# The data
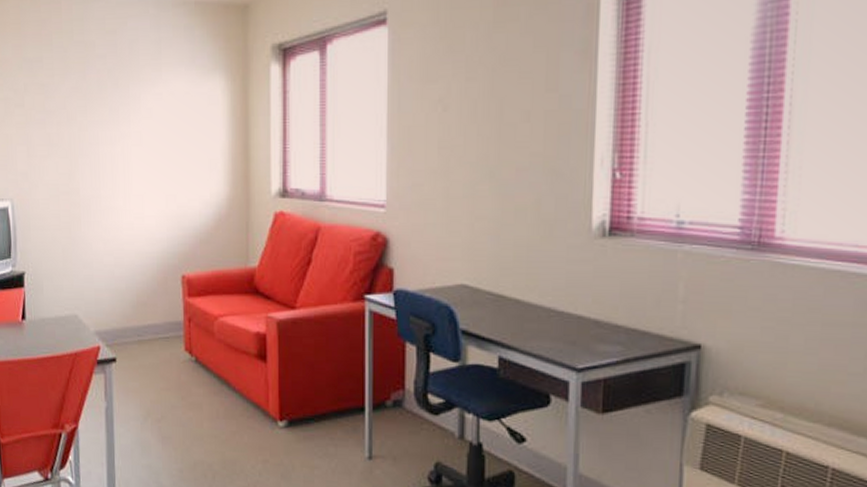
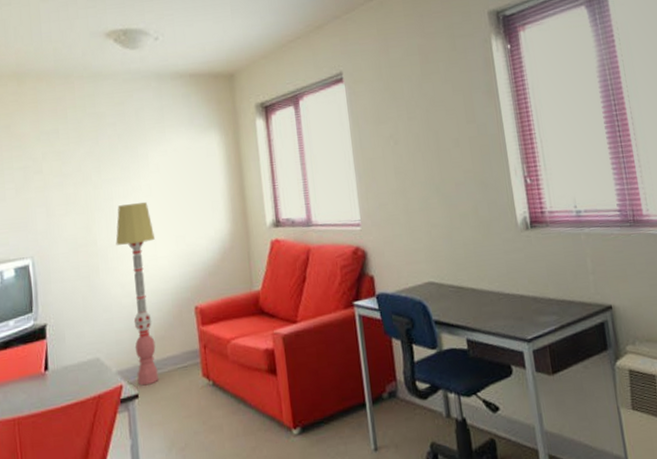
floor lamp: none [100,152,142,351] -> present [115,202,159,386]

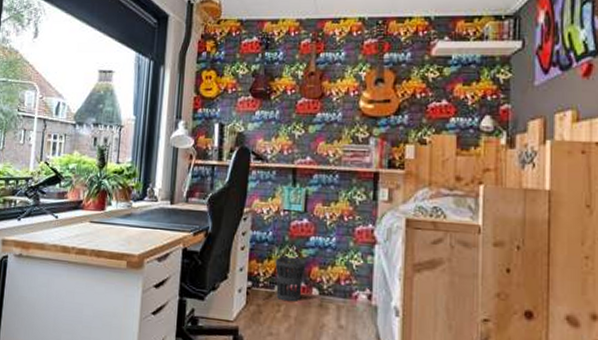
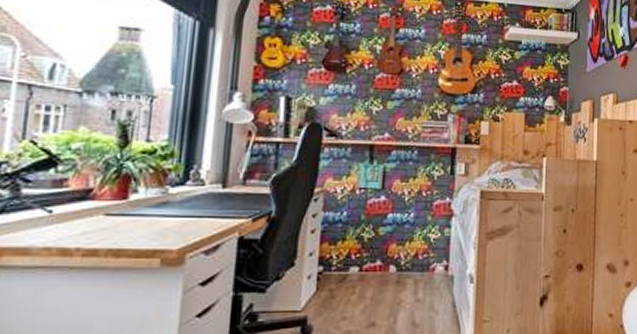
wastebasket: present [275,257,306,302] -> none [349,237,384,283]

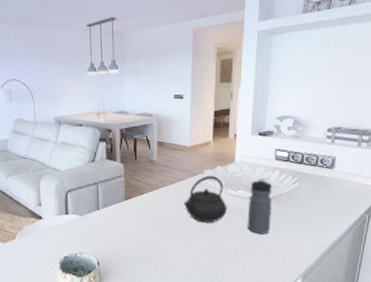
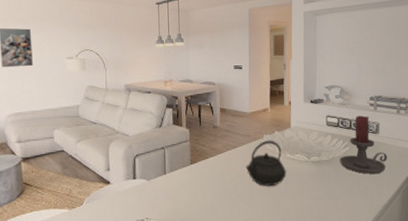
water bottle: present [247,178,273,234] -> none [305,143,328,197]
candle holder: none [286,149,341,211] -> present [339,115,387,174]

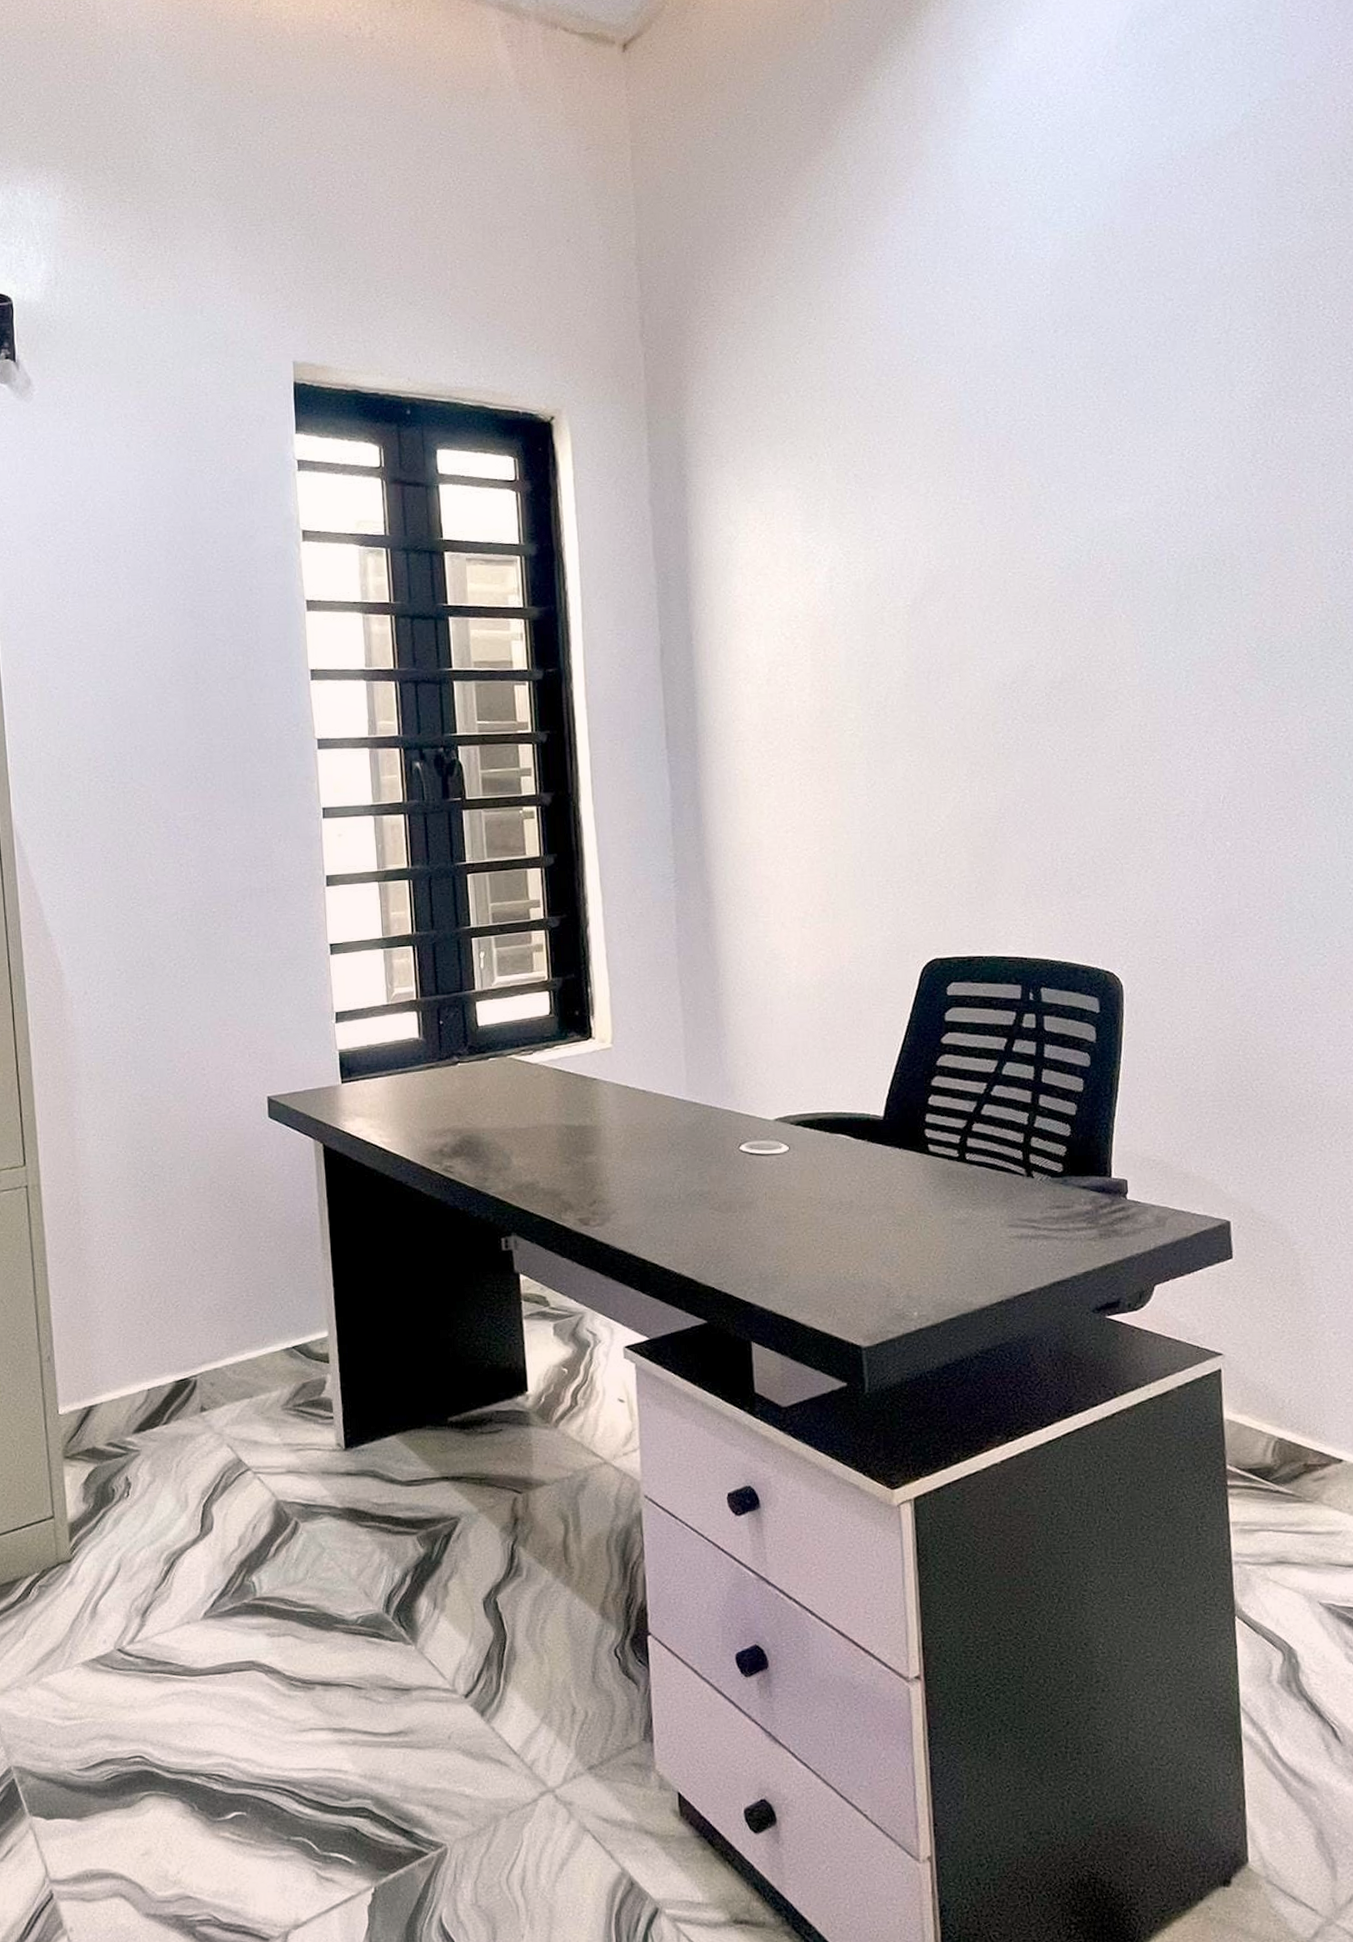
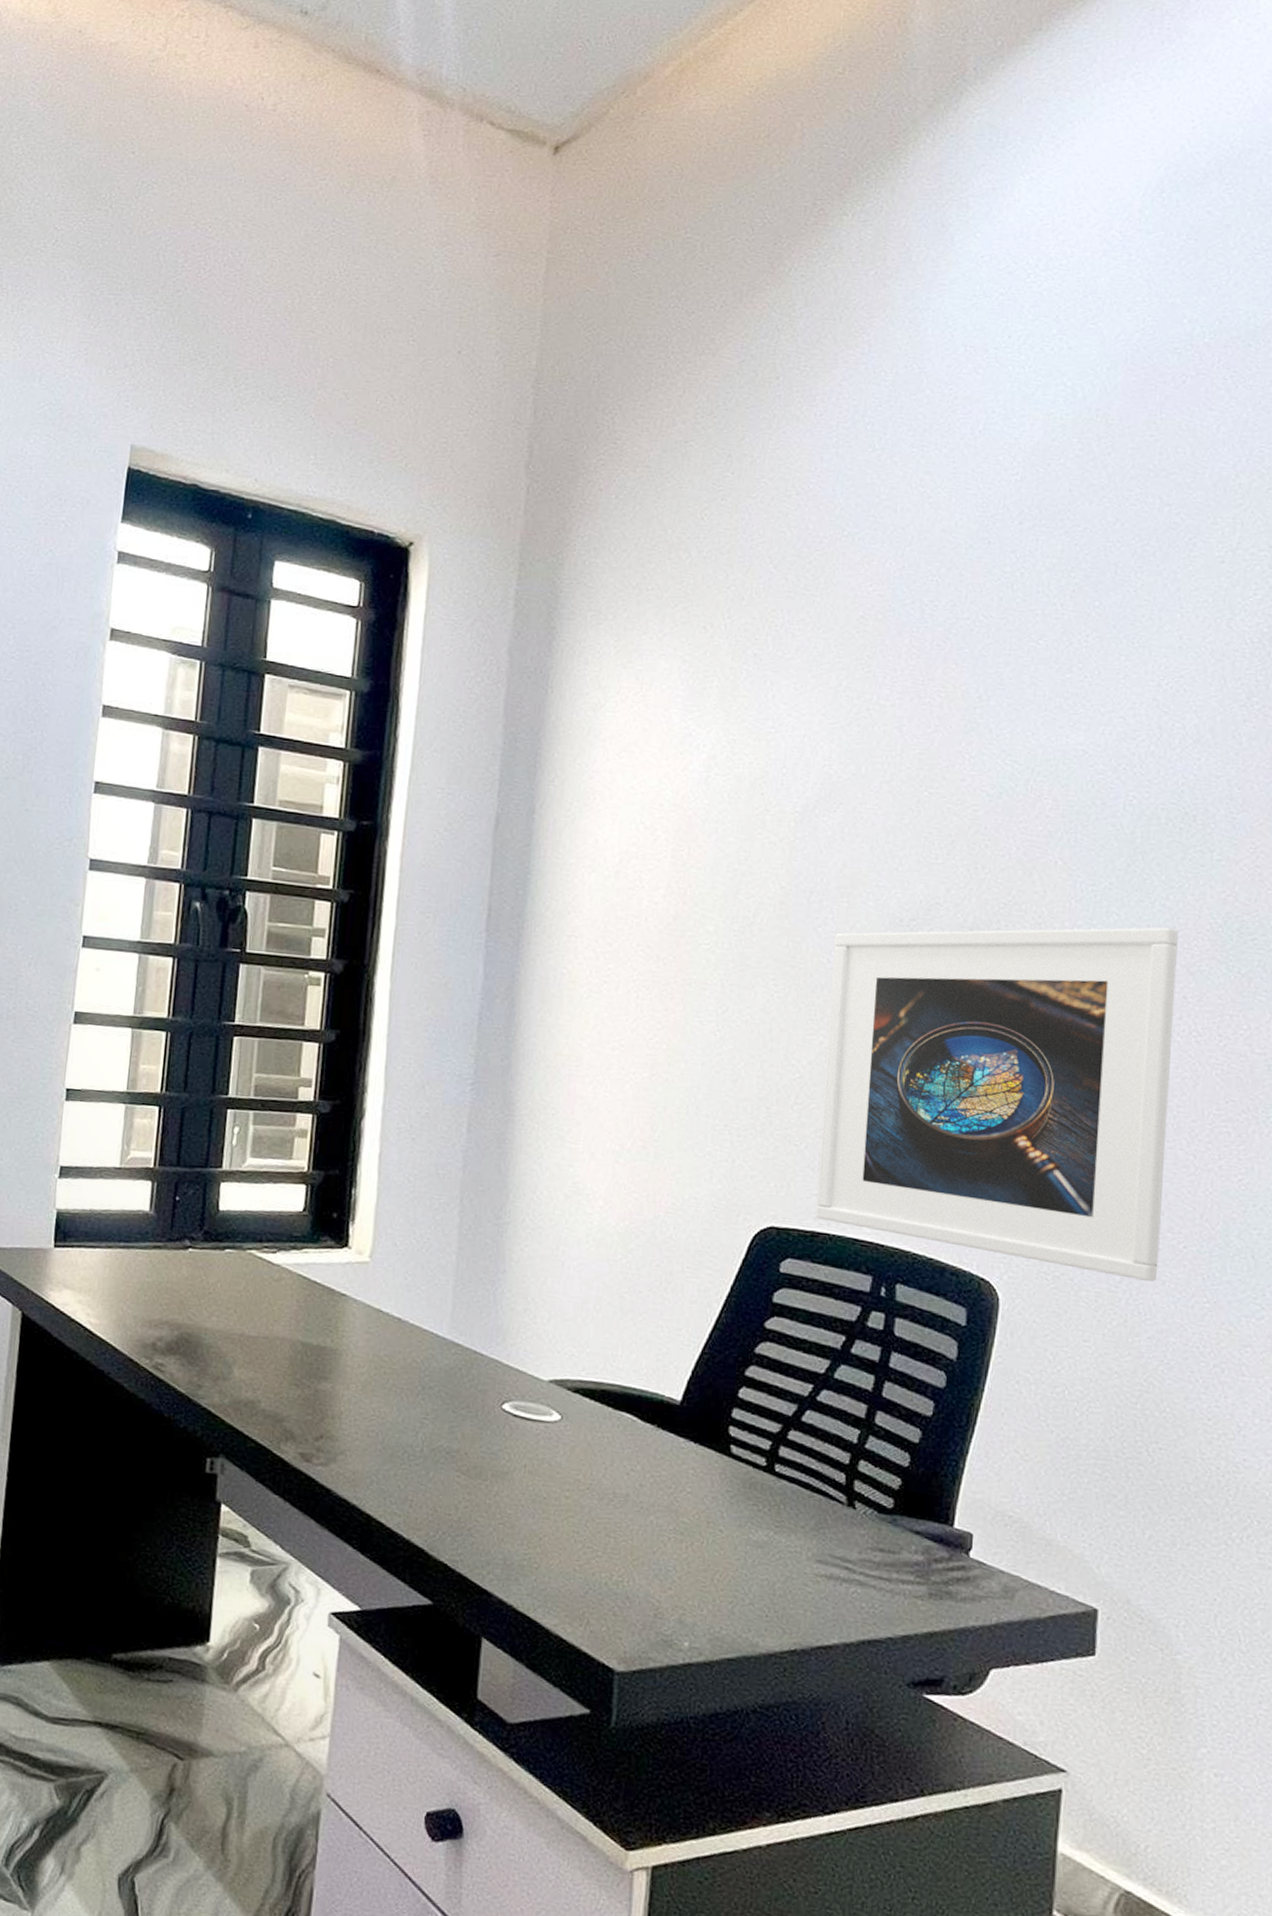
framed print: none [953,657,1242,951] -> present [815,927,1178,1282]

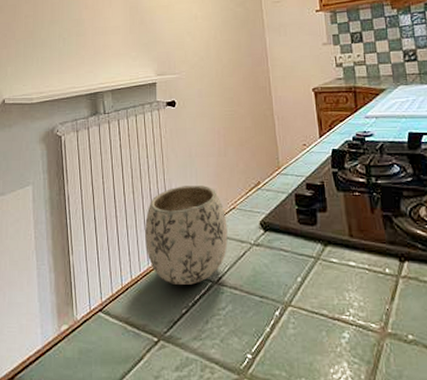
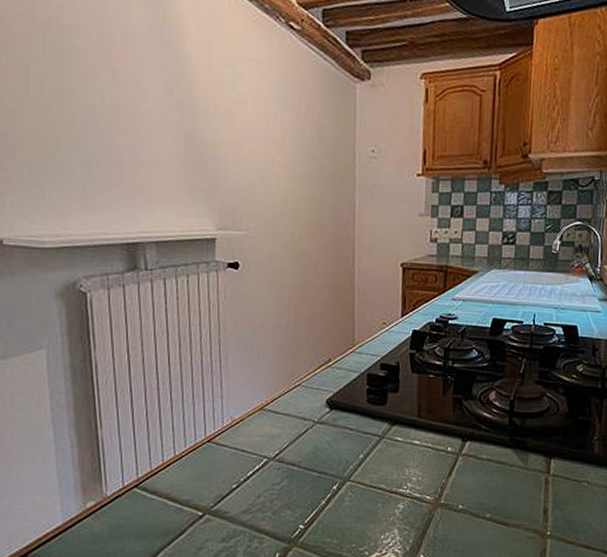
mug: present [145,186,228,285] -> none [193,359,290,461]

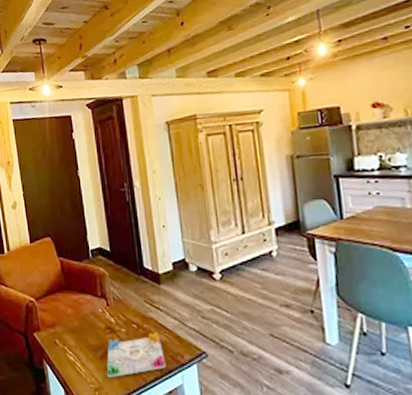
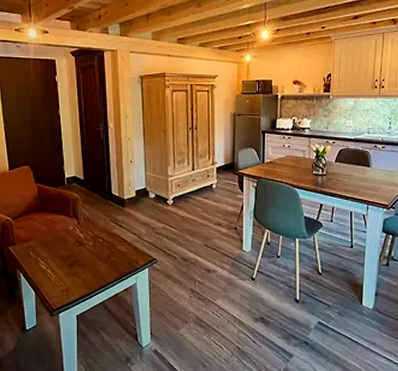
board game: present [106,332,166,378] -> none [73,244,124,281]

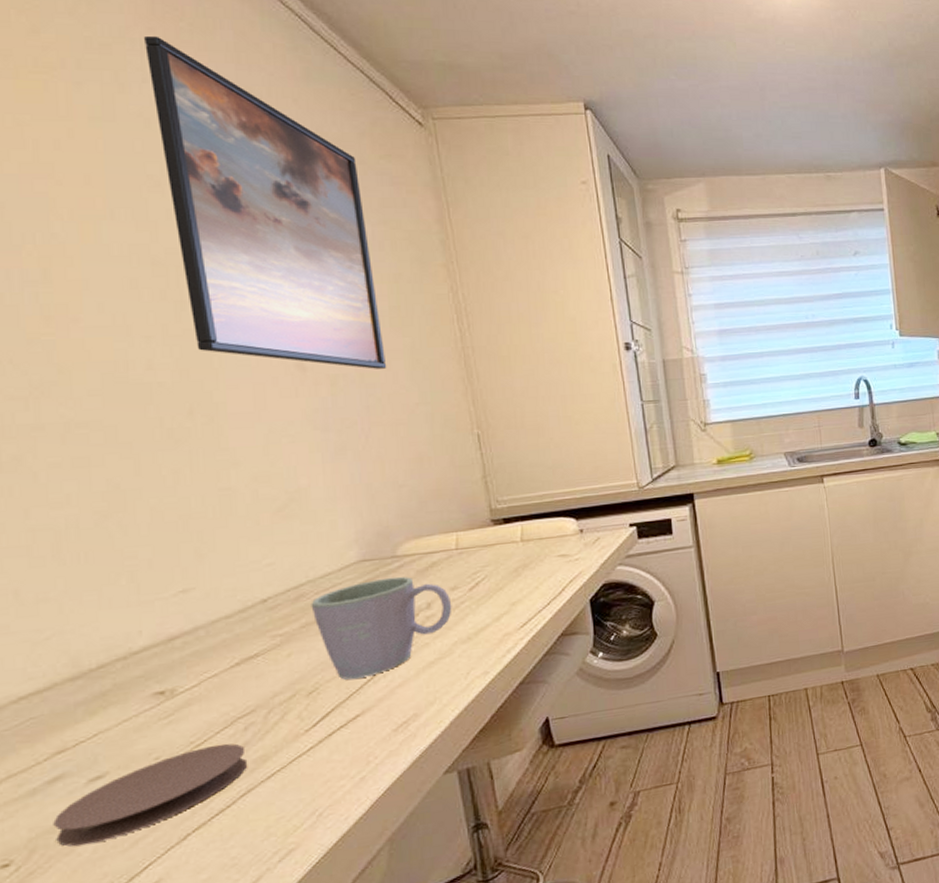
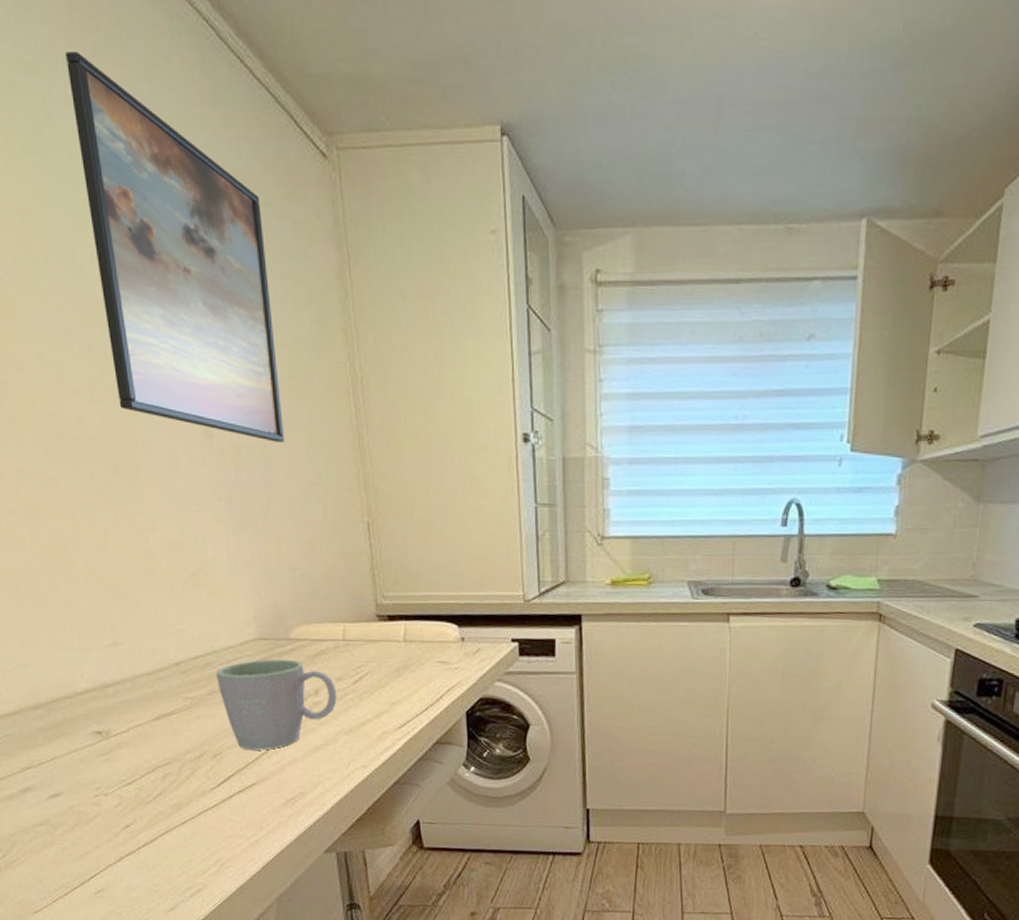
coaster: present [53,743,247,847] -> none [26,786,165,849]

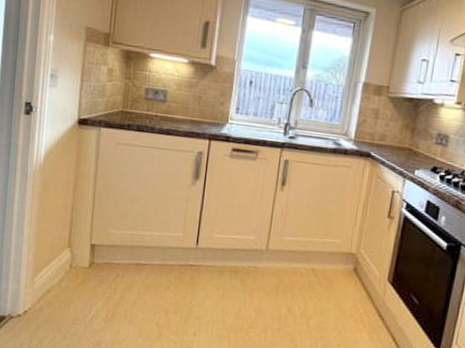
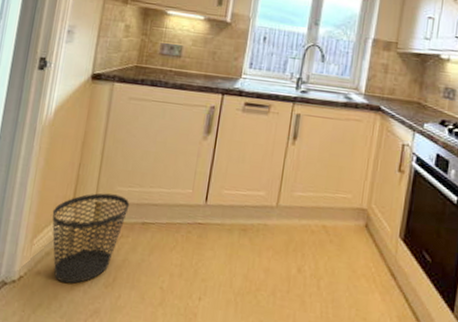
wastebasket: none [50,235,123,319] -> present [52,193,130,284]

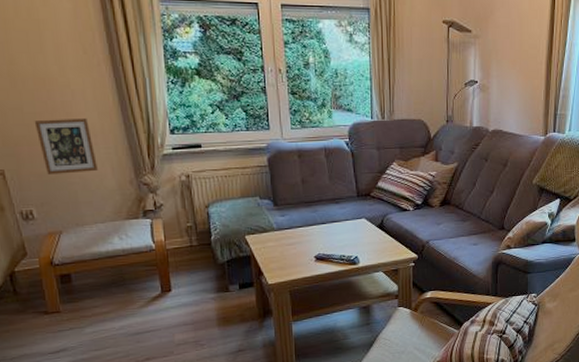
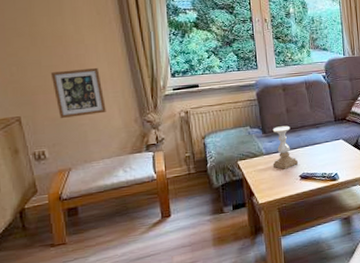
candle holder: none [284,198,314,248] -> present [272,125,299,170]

# What you need to do
Write out a verbatim copy of the lines from the line that contains "coaster: present [53,743,247,847]" through the end of the entries above; pictures are not copied.

# Response below
coaster: present [53,743,247,847] -> none [26,786,165,849]

wastebasket: none [50,235,123,319] -> present [52,193,130,284]

candle holder: none [284,198,314,248] -> present [272,125,299,170]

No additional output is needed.